» Page extract

We found that cyclin A-CDK activity regulates the re-activitation of replication origins at two levels. First, cyclin A-CDK activity is required for the large increase in ploidy observed, consistent with the known role of CDK activity in activating the pre-RC for initiation [1]. Second, cyclin A-CDK activity appears to differentially inhibit pre-RC re-assembly in the euchromatin and heterochromatin. The simultaneous depletion of both cyclin A and geminin results in the global re-assembly of the pre-RC in both euchromatin and heterochromatin (Figure 6). In contrast, depletion of only geminin results in pre-RC re-assembly specific to the heterochromatin, suggesting that cyclin A-CDK activity specifically inhibits pre-RC assembly in the euchromatin. In humans, the N-terminal domain of ORC1 contains consensus CDK phosphorylation sites which can be phosphorylated in vitro by cyclin A-CDK activity and may regulate the SCF/Skp2 mediated turnover of ORC1 during S phase [58]. In Drosophila, the ORC1 N-terminus also contains potential CDK phosphorylation sites, an additional O-box for APC mediated destruction [59], and is essential for the binding of ORC1 with HP1 [56]. We propose that the interaction between ORC1 and HP1 may protect ORC1 from inhibitory cyclin A-CDK signals or destruction by the APC, thereby differentially sensitizing heterochromatic and euchromatic origins of replication to un-licensed pre-RC assembly.

Materials and Methods

Cell growth and drug treatment

Drosophila Kc167 cells were cultured at 25°C in Schneider's Insect Cell Medium (Invitrogen) supplemented with 10% fetal bovine serum and 1% penicillin/streptomycin/glutamine (Invitrogen). DNA synthesis was inhibited by treatment with 1 mM hydroxyurea (Sigma) or 7 µM aphidicolin (Sigma).

RNA interference

All double-stranded RNAs were generated using gene-specific PCR products (∼700bp) flanked by T7 polymerase-binding sites as templates for in vitro transcription reactions with the T7 RiboMax express large-scale RNA production system (Promega). Primers are available upon request. For each RNAi experiment, cells were washed with and diluted in serum-free medium to a final concentration of 2×106 cells/ml. 15µg dsRNA was added per 1×106cells, gently mixed, and incubated for one hour. After the incubation, 2× medium was added resulting in a final concentration of 1×106 cells/ml. The cells were incubated for 1–2 days before harvesting.

» Stored records

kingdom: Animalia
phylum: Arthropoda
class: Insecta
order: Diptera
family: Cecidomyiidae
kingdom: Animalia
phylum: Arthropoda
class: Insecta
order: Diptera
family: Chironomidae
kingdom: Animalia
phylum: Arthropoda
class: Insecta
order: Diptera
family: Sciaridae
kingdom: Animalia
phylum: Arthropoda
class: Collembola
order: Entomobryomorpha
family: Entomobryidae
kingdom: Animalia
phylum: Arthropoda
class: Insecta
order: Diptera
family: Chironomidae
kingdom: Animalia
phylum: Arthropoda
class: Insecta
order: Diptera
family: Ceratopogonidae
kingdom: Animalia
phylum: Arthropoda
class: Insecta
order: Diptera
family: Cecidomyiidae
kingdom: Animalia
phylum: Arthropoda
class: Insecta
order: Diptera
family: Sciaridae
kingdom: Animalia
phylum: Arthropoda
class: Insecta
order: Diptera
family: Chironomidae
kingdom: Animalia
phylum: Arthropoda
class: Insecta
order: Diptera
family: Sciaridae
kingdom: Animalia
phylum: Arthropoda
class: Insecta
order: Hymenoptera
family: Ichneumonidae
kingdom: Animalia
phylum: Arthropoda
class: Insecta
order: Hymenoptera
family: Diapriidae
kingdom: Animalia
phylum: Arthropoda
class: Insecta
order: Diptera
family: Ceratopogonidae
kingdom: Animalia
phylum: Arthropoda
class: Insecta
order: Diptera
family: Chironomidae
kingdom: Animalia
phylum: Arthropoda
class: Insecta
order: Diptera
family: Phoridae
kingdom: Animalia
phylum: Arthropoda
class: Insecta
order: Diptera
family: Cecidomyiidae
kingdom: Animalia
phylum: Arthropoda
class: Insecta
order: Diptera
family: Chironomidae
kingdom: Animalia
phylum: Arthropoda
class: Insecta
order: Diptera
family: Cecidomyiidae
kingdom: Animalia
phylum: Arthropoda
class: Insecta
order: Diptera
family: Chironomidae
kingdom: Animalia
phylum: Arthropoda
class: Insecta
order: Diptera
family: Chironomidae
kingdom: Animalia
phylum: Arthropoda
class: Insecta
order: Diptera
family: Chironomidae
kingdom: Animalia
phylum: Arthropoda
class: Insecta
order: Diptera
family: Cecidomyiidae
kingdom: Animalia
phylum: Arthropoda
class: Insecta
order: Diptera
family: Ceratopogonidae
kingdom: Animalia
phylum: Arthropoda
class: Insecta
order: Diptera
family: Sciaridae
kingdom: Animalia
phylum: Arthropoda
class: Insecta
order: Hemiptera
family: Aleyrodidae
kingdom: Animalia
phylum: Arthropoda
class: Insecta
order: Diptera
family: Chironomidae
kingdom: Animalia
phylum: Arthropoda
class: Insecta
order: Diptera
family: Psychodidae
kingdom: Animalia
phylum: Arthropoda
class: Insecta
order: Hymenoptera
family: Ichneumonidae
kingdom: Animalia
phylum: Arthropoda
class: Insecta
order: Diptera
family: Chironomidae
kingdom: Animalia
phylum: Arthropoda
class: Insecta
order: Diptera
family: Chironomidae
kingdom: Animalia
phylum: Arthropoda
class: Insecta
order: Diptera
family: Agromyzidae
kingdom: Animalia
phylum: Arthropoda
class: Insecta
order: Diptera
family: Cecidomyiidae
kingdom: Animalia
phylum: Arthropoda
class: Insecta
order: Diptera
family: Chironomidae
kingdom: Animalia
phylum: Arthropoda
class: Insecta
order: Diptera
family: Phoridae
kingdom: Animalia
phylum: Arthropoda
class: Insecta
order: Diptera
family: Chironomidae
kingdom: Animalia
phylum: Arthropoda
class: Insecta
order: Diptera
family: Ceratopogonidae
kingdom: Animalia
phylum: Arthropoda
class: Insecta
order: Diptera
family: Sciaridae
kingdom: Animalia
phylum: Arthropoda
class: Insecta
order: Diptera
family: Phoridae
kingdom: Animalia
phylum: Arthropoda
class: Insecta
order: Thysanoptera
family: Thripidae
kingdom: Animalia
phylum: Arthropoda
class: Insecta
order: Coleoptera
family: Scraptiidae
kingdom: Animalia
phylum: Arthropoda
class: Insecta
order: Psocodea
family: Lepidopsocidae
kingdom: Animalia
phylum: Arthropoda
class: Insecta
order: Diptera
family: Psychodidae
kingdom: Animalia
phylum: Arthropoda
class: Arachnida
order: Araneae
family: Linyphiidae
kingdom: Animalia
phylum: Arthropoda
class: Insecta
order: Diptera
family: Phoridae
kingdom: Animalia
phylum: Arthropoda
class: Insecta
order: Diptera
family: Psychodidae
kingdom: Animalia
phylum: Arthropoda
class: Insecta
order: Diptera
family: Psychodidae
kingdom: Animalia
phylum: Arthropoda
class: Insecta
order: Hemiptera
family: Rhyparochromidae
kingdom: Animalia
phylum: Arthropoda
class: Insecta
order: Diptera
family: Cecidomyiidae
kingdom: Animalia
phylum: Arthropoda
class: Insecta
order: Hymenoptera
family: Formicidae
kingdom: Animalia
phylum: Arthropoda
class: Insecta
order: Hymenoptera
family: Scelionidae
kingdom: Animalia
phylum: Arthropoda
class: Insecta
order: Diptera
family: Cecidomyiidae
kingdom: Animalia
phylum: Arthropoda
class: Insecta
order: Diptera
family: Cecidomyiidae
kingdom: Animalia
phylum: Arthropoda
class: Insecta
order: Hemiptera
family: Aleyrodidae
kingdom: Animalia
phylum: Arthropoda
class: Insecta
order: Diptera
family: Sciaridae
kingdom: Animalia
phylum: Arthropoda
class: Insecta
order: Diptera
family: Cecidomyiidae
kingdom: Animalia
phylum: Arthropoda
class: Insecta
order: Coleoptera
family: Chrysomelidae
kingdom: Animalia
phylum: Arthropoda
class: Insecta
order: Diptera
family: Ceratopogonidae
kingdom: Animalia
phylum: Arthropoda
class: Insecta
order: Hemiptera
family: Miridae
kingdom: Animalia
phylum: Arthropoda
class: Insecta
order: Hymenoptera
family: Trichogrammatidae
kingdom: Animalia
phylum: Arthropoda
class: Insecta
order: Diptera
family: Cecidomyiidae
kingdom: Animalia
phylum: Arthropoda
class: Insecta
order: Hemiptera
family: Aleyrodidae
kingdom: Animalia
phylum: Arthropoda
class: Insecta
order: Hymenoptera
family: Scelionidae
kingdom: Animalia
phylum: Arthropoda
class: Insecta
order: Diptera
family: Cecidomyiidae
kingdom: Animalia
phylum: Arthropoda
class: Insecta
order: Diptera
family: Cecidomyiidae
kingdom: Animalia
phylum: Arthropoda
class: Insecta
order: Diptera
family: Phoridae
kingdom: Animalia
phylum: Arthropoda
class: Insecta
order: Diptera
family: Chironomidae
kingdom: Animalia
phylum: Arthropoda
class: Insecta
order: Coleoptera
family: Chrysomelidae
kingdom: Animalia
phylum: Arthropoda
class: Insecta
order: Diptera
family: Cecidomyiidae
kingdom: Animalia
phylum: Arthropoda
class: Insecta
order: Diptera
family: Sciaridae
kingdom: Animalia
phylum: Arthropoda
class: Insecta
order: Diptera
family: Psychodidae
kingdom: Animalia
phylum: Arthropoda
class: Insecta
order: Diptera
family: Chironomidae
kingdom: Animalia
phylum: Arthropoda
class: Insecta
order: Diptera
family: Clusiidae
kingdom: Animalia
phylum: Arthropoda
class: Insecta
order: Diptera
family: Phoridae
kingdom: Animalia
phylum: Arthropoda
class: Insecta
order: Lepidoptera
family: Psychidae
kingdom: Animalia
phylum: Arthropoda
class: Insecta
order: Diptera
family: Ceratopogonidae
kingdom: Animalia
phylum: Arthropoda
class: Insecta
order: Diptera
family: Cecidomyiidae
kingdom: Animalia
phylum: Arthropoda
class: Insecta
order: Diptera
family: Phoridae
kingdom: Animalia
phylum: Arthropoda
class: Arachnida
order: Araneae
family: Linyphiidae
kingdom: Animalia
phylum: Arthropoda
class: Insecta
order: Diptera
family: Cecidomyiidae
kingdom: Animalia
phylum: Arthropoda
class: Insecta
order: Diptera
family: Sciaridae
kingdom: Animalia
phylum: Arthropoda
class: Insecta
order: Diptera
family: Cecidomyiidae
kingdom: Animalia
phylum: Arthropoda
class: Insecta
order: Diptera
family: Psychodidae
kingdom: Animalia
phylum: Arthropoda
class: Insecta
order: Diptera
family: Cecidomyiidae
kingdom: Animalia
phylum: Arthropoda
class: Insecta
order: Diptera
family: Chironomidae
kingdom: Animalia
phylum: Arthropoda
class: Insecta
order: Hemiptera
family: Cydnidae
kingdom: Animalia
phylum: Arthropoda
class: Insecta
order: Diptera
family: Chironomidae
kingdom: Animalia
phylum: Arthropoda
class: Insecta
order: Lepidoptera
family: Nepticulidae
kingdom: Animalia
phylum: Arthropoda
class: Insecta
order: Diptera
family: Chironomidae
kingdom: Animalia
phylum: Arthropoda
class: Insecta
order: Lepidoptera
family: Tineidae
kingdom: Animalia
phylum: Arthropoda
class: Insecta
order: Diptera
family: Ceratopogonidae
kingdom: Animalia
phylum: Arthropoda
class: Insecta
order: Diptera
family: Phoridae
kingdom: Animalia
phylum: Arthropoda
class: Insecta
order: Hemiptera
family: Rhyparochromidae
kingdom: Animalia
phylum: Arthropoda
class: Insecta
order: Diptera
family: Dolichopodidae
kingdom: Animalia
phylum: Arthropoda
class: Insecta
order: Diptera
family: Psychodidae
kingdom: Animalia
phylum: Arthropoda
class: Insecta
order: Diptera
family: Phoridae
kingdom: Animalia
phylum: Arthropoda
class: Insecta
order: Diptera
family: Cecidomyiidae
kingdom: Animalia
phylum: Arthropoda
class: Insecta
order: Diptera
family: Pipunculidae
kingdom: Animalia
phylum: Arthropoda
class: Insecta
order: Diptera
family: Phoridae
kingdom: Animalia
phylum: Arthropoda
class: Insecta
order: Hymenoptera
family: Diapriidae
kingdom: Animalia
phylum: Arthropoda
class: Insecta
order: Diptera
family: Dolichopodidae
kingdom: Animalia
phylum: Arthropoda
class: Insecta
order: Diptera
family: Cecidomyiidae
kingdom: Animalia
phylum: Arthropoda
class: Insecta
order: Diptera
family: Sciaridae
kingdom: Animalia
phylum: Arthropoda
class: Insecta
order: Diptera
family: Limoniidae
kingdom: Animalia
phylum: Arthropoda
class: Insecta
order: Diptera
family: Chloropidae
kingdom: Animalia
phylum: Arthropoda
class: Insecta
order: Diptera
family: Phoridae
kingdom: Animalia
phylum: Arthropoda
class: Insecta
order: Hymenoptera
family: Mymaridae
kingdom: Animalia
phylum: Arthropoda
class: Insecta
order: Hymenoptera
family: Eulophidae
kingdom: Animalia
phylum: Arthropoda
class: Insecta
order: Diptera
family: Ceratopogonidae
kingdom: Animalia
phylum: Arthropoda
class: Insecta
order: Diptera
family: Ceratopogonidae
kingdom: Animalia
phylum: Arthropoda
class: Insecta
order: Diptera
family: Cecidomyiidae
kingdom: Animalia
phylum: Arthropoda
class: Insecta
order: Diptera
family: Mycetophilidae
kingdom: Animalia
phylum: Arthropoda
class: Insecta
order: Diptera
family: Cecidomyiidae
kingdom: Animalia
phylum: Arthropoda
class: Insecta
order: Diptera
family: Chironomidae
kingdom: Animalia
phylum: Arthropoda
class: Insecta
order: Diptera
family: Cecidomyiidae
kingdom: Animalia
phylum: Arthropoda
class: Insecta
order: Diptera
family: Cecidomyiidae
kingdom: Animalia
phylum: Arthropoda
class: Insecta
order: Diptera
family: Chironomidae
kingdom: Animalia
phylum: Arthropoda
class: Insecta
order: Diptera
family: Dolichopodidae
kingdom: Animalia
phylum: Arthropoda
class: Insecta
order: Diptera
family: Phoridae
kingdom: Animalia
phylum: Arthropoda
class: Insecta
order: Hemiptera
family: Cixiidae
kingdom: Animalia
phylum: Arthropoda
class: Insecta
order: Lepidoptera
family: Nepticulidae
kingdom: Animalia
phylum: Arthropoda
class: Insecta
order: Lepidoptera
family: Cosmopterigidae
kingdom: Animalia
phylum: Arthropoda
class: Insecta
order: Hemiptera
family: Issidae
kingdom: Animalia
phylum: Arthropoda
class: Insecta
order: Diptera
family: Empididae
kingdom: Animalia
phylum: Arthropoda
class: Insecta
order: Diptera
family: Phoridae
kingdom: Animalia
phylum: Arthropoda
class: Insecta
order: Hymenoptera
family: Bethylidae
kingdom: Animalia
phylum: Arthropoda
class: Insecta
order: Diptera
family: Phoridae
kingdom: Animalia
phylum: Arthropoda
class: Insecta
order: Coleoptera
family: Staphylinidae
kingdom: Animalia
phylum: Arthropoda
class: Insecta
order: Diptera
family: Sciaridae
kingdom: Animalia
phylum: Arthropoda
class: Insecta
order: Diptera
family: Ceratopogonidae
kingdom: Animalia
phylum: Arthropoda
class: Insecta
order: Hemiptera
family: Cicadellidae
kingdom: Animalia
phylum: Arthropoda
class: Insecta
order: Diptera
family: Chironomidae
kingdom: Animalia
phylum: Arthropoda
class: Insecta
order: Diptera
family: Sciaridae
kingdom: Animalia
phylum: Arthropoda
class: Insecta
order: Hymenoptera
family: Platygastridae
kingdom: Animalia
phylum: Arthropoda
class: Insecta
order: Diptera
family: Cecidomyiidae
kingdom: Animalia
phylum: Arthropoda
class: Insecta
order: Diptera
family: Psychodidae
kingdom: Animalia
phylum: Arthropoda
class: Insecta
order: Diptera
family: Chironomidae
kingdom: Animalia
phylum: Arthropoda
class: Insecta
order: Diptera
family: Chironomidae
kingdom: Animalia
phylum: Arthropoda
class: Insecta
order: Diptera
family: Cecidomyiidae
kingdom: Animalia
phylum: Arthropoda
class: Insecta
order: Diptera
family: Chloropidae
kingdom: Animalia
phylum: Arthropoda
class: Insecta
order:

» Description of the task
Repeat, word for word, everything in the passage on cyclin A-CDK and replication origins from "Drosophila Kc167 cells" down to "µM aphidicolin (Sigma).".

» Worked solution
Drosophila Kc167 cells were cultured at 25°C in Schneider's Insect Cell Medium (Invitrogen) supplemented with 10% fetal bovine serum and 1% penicillin/streptomycin/glutamine (Invitrogen). DNA synthesis was inhibited by treatment with 1 mM hydroxyurea (Sigma) or 7 µM aphidicolin (Sigma).